Olvera Street in downtown Los Angeles bustles with the art, tradition, and spirit of Mexican culture, serving as a marketplace for your quick fix of an authentic Mexican community. It also, in the 1930s, provided an open canvas for Mexican muralists David Alfaro Siqueiros, José Clemente Orozco, Alfredo Ramos Martínez, among others, to display their politically-driven work. Though a celebratory scene of Mexican culture remains on Olvera Street, it is watered down to racially recognizable conceptions. It’s a microcosm for how the city oftentimes sees Mexican culture, and thankfully, art sometimes helps to shatter those notions.
Published by Hatje Cantz books, Mex/L.A. “Mexican” Modernism(s) In Los Angeles, 1930-1985 serves as a text-based affirmation of cultural dynamics present among Mexican artists and the city of Los Angeles, however limited in scope, represented in Getty’s MEX/LA exhibition (as part of their Pacific Standard Time initiative).
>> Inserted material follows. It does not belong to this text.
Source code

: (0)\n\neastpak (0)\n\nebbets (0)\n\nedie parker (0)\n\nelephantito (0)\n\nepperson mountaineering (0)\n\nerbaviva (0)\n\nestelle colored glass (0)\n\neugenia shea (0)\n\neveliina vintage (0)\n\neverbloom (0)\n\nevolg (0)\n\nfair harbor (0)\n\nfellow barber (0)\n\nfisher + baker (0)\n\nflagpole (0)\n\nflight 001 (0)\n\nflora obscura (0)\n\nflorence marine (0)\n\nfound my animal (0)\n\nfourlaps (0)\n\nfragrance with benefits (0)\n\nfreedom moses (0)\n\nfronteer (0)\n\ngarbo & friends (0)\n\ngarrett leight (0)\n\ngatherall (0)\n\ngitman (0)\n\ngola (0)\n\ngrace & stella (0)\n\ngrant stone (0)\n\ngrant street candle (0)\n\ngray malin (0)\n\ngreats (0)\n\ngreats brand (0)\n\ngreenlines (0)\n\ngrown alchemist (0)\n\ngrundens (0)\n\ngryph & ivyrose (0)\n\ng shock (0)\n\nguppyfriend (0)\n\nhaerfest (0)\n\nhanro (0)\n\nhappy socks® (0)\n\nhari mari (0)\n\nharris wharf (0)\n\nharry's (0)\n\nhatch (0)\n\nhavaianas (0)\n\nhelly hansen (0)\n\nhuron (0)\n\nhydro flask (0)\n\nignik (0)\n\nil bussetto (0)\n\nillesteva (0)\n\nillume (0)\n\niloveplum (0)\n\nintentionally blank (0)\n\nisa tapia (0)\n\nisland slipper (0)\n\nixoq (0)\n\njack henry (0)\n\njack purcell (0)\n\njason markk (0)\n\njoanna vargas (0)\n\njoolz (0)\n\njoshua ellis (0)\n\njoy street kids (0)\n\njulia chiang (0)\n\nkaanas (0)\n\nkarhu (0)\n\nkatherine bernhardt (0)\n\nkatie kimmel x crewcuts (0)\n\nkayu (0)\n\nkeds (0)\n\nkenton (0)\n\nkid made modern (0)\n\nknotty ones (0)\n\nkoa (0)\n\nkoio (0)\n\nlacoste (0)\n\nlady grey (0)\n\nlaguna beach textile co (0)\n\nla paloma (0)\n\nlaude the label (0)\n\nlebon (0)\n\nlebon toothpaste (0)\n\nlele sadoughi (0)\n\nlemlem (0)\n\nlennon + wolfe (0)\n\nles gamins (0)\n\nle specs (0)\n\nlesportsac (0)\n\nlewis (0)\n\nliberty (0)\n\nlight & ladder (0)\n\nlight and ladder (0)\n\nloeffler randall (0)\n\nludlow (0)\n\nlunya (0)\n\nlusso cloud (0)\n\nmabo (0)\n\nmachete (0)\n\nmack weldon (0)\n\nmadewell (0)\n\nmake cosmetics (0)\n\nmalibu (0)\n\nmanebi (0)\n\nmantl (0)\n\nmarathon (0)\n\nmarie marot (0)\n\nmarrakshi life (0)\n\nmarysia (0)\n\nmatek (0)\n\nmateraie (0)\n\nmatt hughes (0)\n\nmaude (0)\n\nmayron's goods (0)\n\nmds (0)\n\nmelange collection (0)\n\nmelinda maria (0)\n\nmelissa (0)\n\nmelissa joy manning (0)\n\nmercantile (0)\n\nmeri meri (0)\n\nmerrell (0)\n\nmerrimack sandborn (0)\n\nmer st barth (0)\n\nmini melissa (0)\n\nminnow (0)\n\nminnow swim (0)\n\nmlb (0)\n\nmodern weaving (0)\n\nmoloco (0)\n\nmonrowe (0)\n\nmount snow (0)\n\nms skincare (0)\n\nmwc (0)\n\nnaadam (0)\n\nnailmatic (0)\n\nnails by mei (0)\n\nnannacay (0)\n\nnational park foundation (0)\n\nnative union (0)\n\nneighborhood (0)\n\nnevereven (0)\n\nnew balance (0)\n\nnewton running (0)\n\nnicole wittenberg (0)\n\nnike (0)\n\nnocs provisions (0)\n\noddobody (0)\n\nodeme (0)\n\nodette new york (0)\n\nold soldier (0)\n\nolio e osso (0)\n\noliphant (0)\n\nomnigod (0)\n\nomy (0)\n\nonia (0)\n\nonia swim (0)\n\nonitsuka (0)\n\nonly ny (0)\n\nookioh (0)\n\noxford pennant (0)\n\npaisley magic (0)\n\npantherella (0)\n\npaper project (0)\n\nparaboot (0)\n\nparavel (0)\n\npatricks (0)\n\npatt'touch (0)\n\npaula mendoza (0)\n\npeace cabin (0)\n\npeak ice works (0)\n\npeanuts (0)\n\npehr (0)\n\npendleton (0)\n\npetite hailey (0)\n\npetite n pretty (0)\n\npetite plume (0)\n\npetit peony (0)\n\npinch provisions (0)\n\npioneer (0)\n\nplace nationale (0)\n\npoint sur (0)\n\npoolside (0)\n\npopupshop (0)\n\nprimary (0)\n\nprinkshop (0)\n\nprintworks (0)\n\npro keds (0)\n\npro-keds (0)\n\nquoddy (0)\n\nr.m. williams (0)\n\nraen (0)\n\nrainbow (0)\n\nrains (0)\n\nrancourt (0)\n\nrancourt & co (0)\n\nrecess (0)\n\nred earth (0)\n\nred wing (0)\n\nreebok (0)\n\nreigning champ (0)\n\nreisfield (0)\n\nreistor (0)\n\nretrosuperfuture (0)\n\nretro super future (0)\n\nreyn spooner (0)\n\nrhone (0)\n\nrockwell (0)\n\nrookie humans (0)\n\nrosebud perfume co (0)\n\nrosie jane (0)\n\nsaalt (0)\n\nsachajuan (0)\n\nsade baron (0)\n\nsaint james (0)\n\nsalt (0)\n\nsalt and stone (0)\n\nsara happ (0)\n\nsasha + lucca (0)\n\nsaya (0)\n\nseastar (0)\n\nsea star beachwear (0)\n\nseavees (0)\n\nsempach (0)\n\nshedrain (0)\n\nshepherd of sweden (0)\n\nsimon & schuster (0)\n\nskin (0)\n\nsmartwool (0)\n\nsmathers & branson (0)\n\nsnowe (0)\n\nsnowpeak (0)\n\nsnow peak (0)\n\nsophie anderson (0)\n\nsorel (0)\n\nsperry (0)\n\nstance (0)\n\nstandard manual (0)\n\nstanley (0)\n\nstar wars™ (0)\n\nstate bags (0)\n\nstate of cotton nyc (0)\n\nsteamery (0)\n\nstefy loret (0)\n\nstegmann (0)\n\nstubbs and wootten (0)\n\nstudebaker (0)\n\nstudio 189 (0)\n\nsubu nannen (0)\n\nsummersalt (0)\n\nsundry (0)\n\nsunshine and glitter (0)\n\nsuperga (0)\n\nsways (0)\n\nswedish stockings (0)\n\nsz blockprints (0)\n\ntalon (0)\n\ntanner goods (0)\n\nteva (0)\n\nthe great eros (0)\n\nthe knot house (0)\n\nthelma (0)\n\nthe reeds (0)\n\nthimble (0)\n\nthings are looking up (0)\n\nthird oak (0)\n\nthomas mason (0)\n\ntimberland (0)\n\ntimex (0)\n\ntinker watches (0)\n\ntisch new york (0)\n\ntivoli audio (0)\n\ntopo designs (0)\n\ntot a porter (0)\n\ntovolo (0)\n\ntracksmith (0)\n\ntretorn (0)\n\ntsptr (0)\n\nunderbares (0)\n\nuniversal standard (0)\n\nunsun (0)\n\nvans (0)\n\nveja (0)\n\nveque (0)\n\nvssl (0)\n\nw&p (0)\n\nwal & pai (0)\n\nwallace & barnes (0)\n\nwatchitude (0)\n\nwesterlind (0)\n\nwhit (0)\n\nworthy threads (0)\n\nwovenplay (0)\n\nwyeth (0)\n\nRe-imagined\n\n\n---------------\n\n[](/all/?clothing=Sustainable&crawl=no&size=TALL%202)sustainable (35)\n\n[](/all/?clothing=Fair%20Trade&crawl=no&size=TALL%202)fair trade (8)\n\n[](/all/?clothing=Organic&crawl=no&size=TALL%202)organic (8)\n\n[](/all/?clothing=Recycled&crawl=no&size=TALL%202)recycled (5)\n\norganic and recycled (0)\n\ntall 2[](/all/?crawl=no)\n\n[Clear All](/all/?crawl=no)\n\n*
Mex/L.A. constructs a fragmented history of challenges placed upon Mexican culture in Southern California, including racial stereotypes and the harsh realities of determination for an equal cultural presence outside the boundary of nations, all necessary to piece together a true Los Angeles art history. Though cohesion may appear lacking from one artist to the next, the fabric of the artists combines to achieve a varied point of view. The goal is the assertion of a geographical, political, ethnic, and cultural tie between Los Angeles and Mexico that cannot be separated.
This scholarly catalogue includes essays by Rubén Ortiz-Torres, Olivier Debroise, Renato González Mello, Anna Indych-López, Catha Paquette, Jesse Lerner, Josh Kun, Mariana Botey, Denise Sandoval, Harry Gamboa Jr., Jennifer Flores Sternad, Ana Elena Mallet, Cuauhtémoc Medina, and Rubén Funkahuatl Gueyanra.